> Set exercise:
Please rewrite the material between the lines holding "text 1.Introduction on" and "text Contents [118, 707, 1157, 751]", inclusive, with "Malware" renamed to "Malicious Software" and nothing else altered.

Data drawn from a collection:
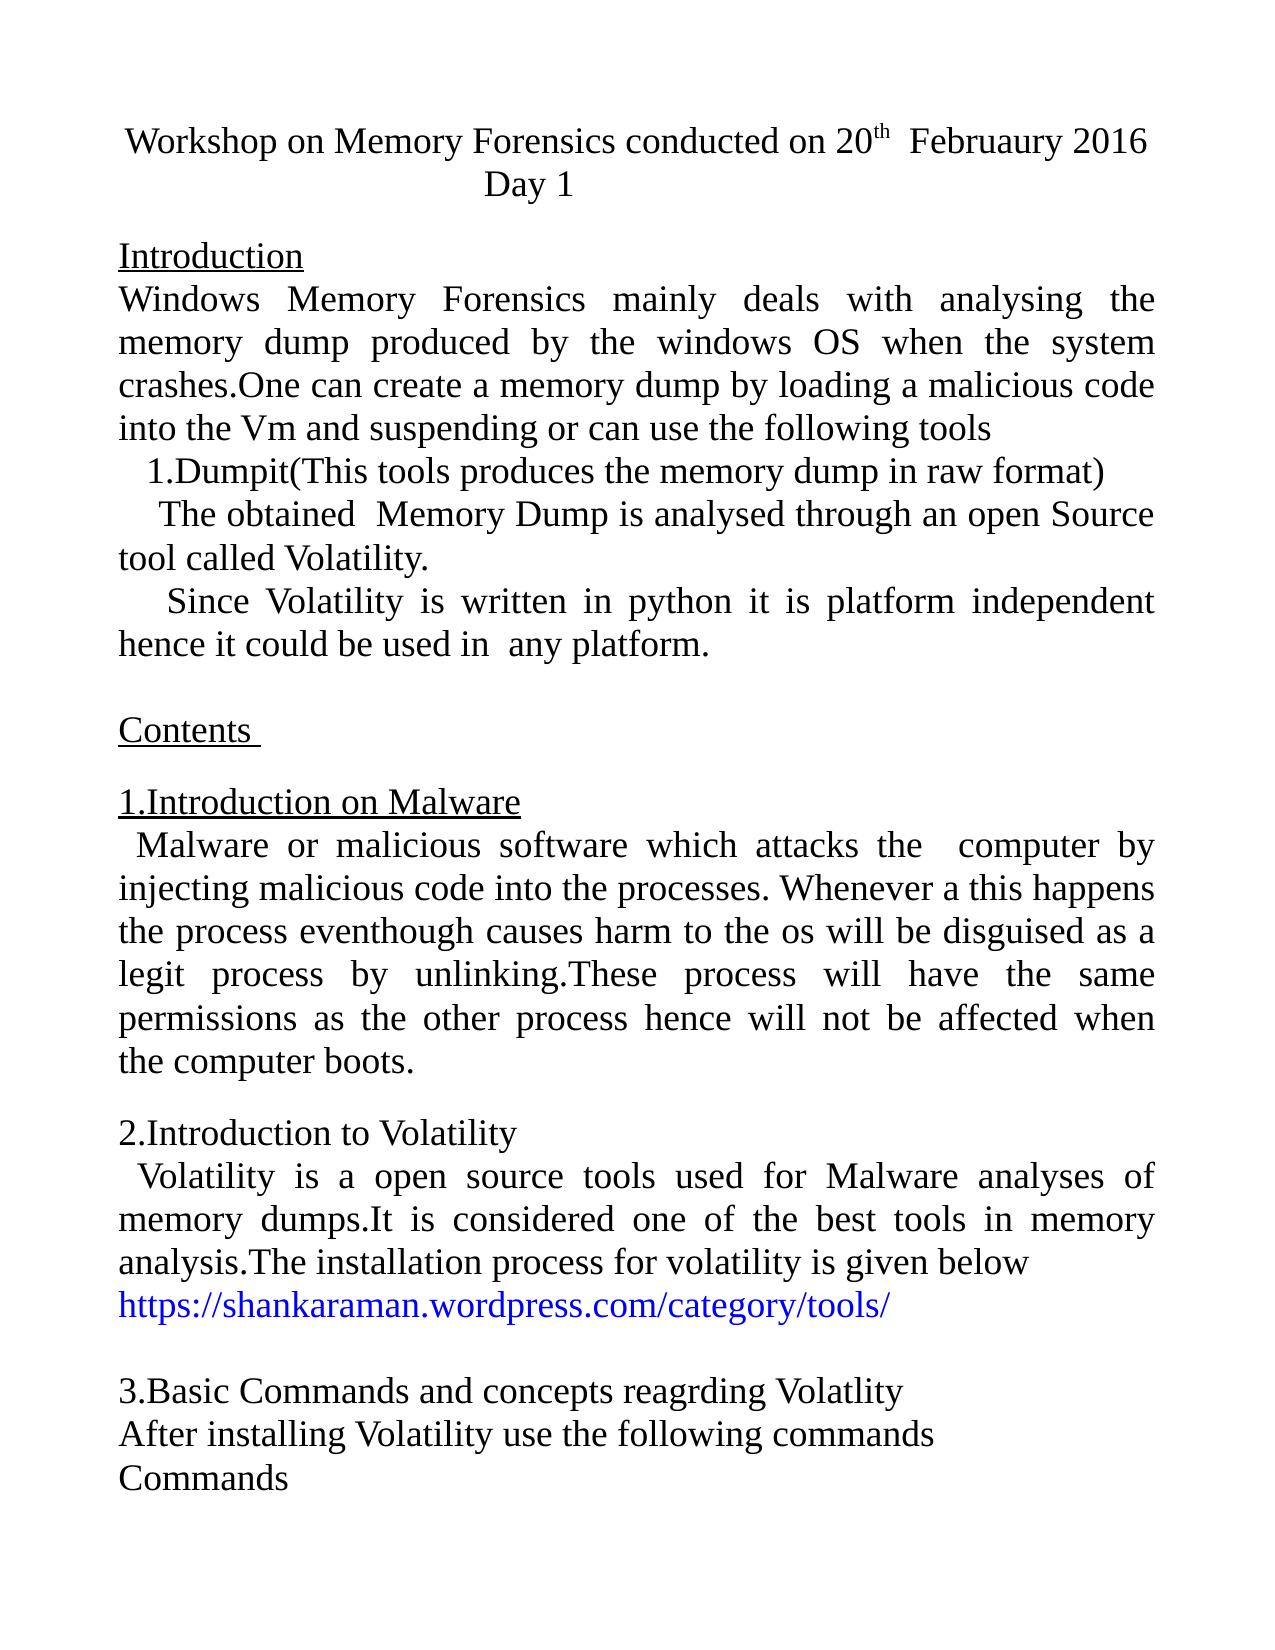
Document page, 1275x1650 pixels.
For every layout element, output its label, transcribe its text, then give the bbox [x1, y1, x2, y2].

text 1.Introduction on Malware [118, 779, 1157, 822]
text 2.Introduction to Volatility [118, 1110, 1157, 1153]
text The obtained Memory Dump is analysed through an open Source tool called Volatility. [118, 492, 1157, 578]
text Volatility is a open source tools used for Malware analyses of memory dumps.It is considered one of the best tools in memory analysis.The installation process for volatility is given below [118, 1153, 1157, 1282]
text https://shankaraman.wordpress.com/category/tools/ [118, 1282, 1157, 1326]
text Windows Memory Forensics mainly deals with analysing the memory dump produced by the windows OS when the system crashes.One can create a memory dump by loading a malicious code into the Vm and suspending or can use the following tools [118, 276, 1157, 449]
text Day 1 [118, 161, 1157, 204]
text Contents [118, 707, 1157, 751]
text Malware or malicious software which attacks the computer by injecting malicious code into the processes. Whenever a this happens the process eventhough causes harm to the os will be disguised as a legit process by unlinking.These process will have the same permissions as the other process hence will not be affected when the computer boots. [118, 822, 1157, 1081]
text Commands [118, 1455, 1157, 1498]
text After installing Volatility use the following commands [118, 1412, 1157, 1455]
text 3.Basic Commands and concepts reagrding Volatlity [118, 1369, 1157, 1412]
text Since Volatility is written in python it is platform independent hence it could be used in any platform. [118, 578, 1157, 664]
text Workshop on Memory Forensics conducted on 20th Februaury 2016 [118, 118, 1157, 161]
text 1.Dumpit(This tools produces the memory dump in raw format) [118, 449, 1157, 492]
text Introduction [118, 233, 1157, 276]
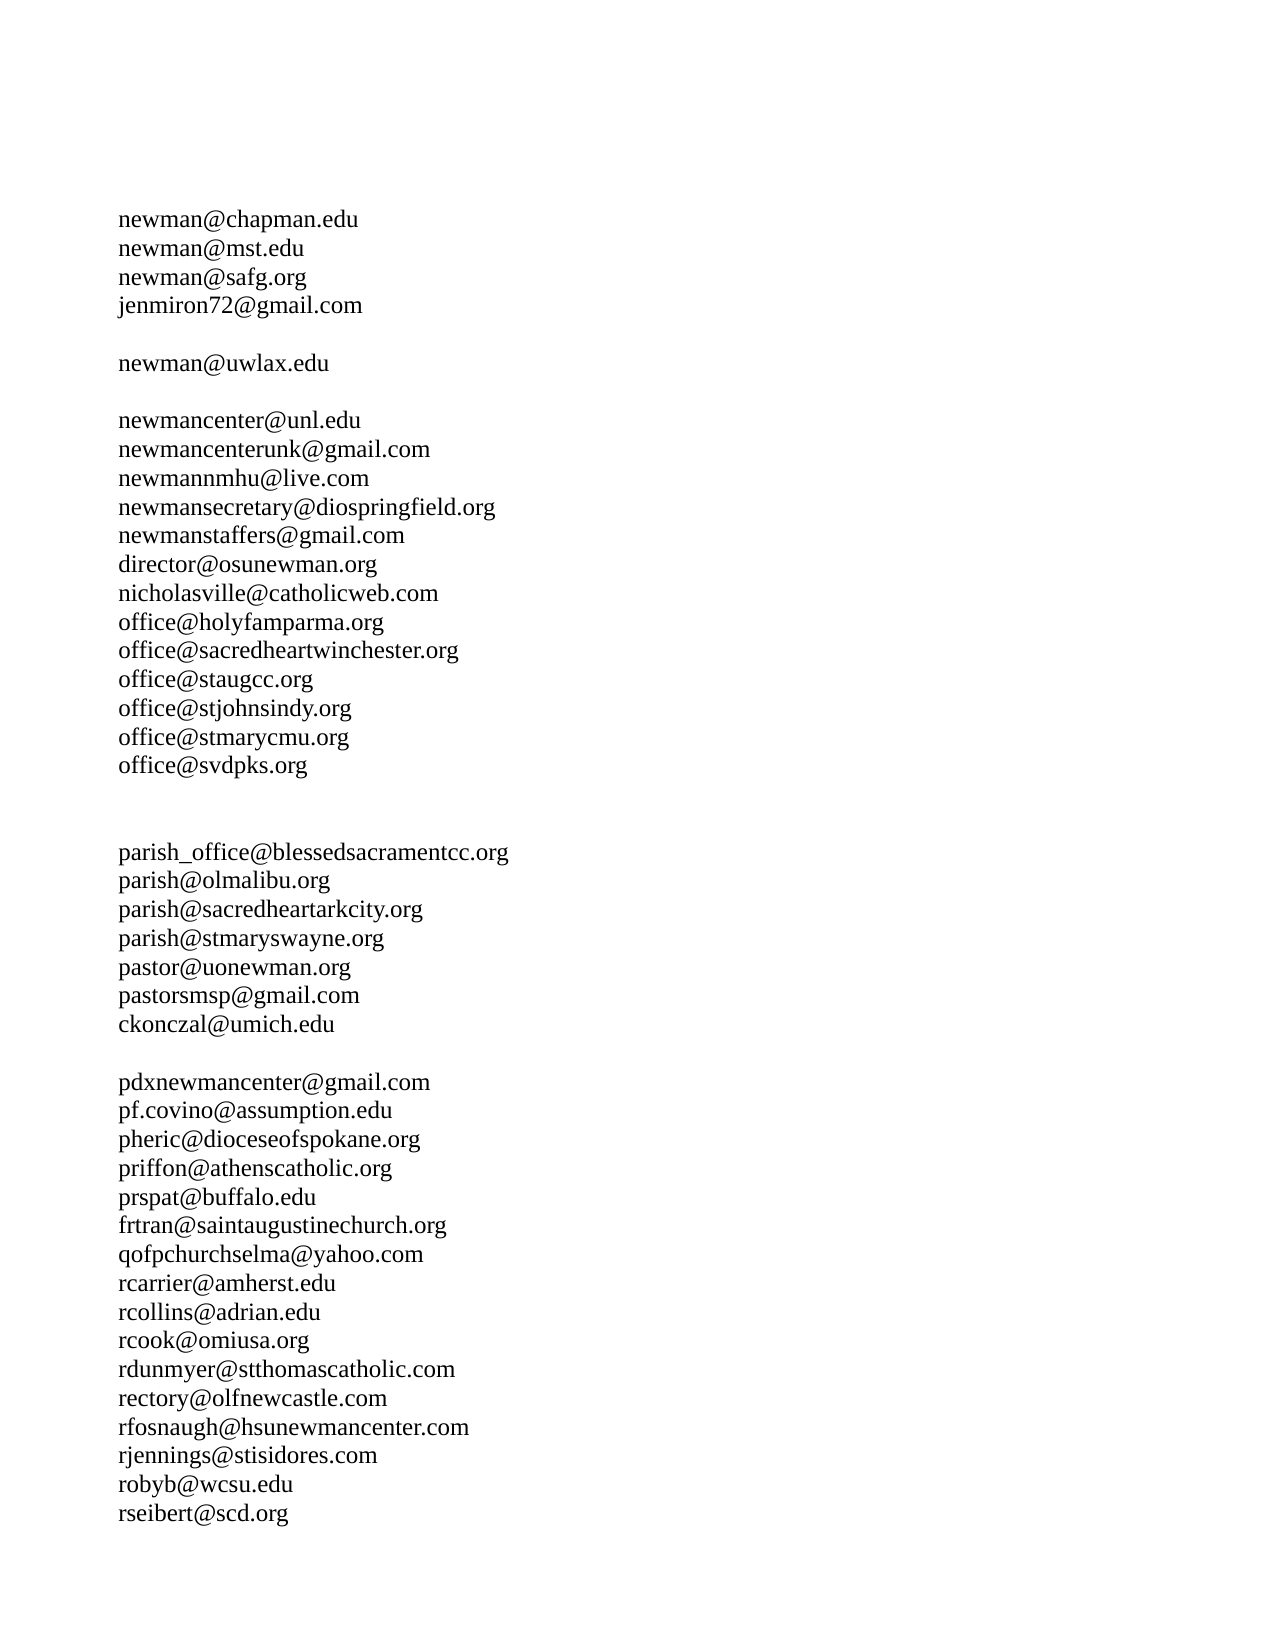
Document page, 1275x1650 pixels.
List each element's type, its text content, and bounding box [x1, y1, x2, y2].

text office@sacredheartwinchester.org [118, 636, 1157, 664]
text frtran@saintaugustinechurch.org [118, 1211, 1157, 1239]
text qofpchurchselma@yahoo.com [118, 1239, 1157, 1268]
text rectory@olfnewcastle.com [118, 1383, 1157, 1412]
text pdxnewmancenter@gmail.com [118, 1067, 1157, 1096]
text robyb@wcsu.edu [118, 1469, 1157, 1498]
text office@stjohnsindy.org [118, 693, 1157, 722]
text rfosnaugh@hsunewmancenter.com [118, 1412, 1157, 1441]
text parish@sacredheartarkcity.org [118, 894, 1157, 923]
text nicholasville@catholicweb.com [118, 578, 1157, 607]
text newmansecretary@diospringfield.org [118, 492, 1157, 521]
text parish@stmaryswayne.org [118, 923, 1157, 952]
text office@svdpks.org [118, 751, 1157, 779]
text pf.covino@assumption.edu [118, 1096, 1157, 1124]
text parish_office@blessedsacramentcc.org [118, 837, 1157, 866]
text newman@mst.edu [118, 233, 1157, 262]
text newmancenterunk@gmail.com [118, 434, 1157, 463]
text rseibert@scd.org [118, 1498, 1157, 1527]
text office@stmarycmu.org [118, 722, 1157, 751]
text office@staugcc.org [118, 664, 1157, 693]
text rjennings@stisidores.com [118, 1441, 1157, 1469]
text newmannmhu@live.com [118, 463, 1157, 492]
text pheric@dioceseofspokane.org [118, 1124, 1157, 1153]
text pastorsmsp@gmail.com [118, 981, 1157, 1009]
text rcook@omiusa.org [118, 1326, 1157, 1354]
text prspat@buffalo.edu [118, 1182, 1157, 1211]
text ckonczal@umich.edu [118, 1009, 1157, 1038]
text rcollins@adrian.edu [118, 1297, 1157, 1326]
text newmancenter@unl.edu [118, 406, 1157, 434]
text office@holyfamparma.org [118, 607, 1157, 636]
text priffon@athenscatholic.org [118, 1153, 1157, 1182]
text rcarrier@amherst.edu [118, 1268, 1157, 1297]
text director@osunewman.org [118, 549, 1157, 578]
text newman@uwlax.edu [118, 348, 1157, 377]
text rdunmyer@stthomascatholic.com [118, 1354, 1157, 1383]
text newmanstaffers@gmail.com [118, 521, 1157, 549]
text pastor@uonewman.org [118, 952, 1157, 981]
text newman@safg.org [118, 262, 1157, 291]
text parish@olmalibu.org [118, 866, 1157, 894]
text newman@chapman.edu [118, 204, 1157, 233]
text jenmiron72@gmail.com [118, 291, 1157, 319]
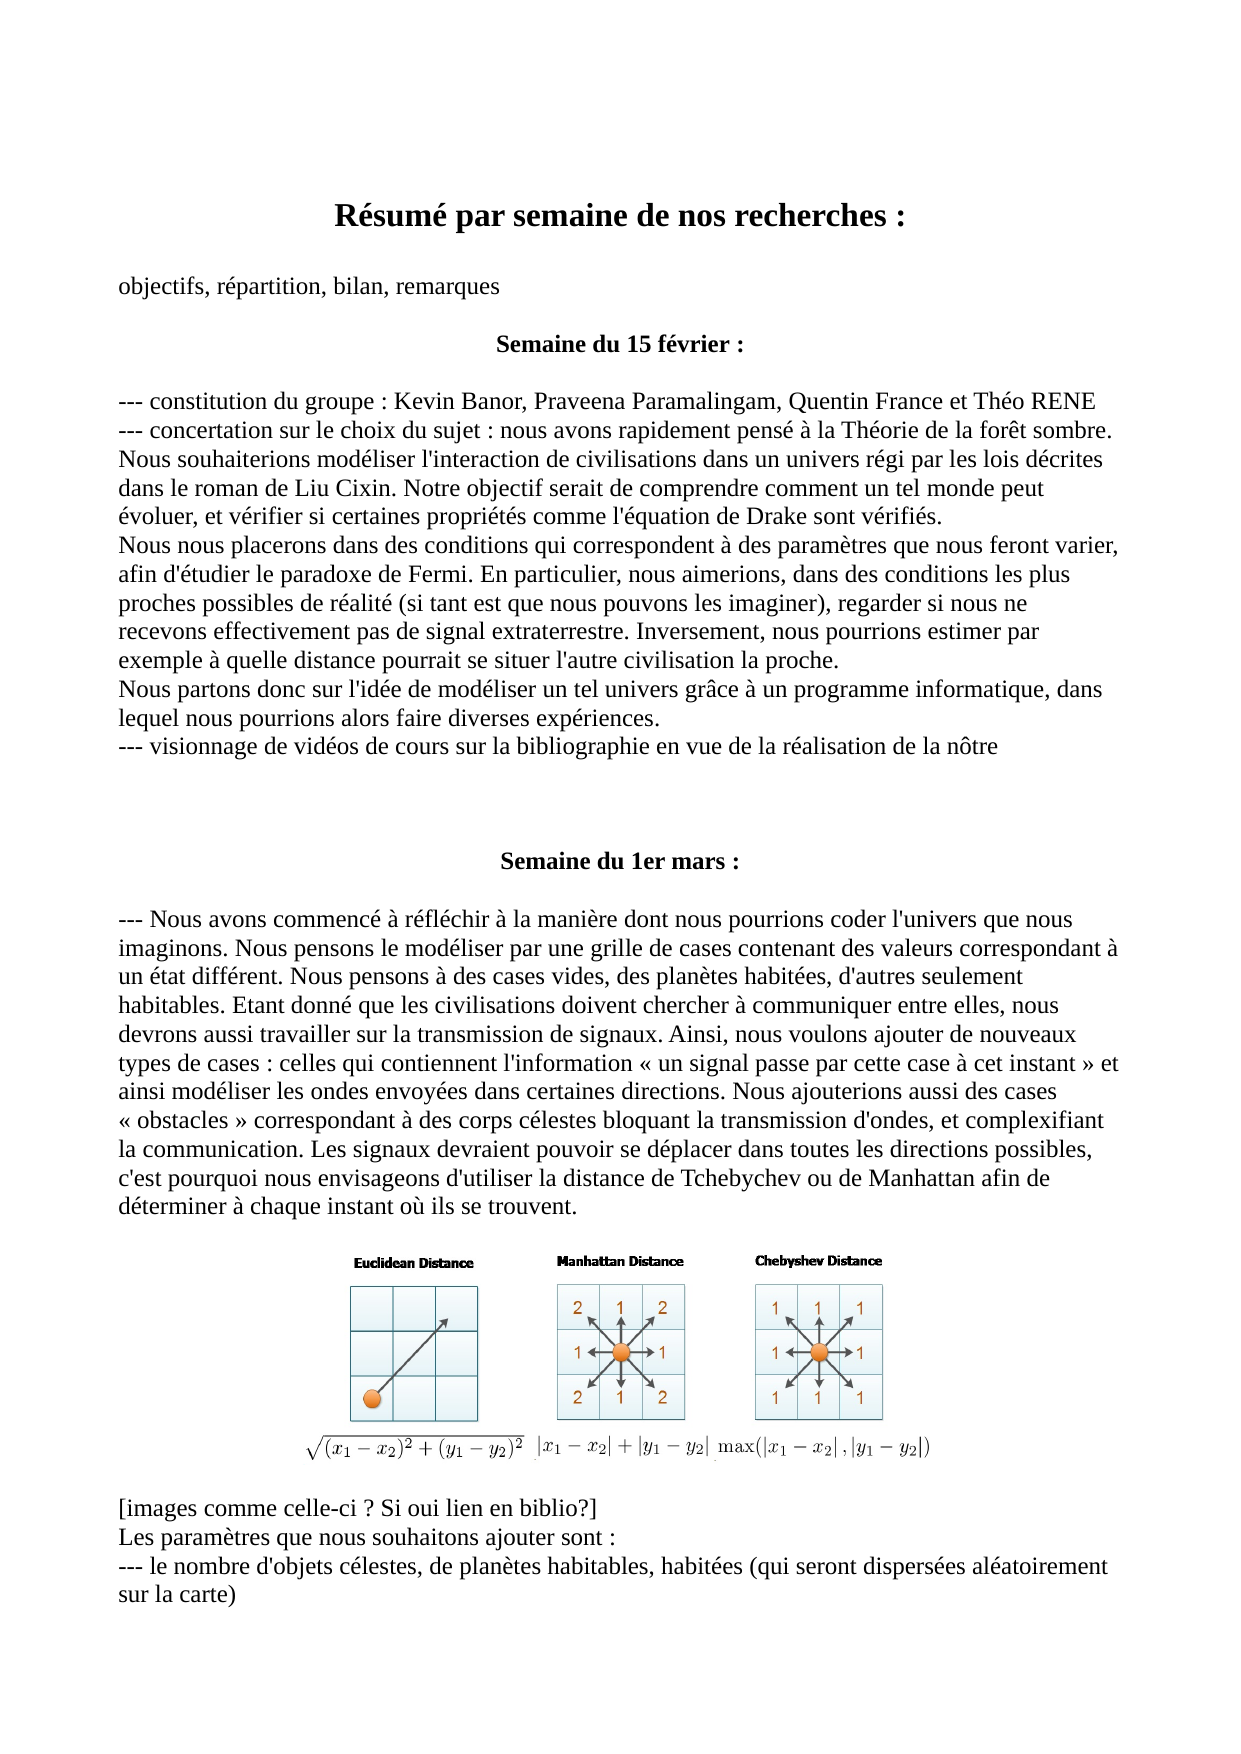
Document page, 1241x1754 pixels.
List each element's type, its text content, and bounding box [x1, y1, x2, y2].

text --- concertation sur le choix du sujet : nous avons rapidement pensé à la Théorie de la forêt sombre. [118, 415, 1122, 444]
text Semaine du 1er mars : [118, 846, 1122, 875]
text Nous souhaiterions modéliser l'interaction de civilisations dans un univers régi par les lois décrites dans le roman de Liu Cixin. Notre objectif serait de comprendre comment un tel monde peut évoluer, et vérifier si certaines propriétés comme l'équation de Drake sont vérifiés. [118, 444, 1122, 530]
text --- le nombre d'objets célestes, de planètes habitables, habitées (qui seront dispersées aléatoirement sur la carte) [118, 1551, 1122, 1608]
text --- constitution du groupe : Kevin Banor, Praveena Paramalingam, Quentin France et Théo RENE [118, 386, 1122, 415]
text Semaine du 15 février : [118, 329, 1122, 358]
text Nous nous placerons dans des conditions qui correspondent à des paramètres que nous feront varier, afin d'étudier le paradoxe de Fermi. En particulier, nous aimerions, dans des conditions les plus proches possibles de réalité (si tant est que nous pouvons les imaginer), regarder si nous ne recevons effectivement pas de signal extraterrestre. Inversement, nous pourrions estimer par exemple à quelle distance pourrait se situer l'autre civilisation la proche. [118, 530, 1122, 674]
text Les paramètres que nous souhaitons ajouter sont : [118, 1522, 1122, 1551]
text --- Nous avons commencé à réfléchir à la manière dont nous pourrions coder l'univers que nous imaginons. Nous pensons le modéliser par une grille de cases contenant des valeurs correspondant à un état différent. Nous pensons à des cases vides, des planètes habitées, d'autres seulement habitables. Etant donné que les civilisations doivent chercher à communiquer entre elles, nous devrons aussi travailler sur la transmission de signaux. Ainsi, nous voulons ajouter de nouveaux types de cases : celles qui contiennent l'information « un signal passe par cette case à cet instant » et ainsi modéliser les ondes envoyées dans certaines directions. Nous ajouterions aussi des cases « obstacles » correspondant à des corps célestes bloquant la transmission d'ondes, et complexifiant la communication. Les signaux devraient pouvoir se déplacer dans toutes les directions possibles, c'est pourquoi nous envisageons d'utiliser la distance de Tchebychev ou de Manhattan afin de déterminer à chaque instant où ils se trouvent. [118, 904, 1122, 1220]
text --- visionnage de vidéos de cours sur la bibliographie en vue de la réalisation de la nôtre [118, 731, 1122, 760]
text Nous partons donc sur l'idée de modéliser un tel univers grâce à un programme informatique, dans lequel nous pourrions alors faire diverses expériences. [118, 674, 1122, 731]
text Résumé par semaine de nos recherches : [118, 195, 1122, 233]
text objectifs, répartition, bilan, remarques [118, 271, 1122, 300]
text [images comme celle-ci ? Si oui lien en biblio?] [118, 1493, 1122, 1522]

> In response:
text 1.Introduction on Malicious Software [118, 779, 1157, 822]
text 2.Introduction to Volatility [118, 1110, 1157, 1153]
text The obtained Memory Dump is analysed through an open Source tool called Volatility. [118, 492, 1157, 578]
text Volatility is a open source tools used for Malicious Software analyses of memory dumps.It is considered one of the best tools in memory analysis.The installation process for volatility is given below [118, 1153, 1157, 1282]
text https://shankaraman.wordpress.com/category/tools/ [118, 1282, 1157, 1326]
text Windows Memory Forensics mainly deals with analysing the memory dump produced by the windows OS when the system crashes.One can create a memory dump by loading a malicious code into the Vm and suspending or can use the following tools [118, 276, 1157, 449]
text Day 1 [118, 161, 1157, 204]
text Contents [118, 707, 1157, 751]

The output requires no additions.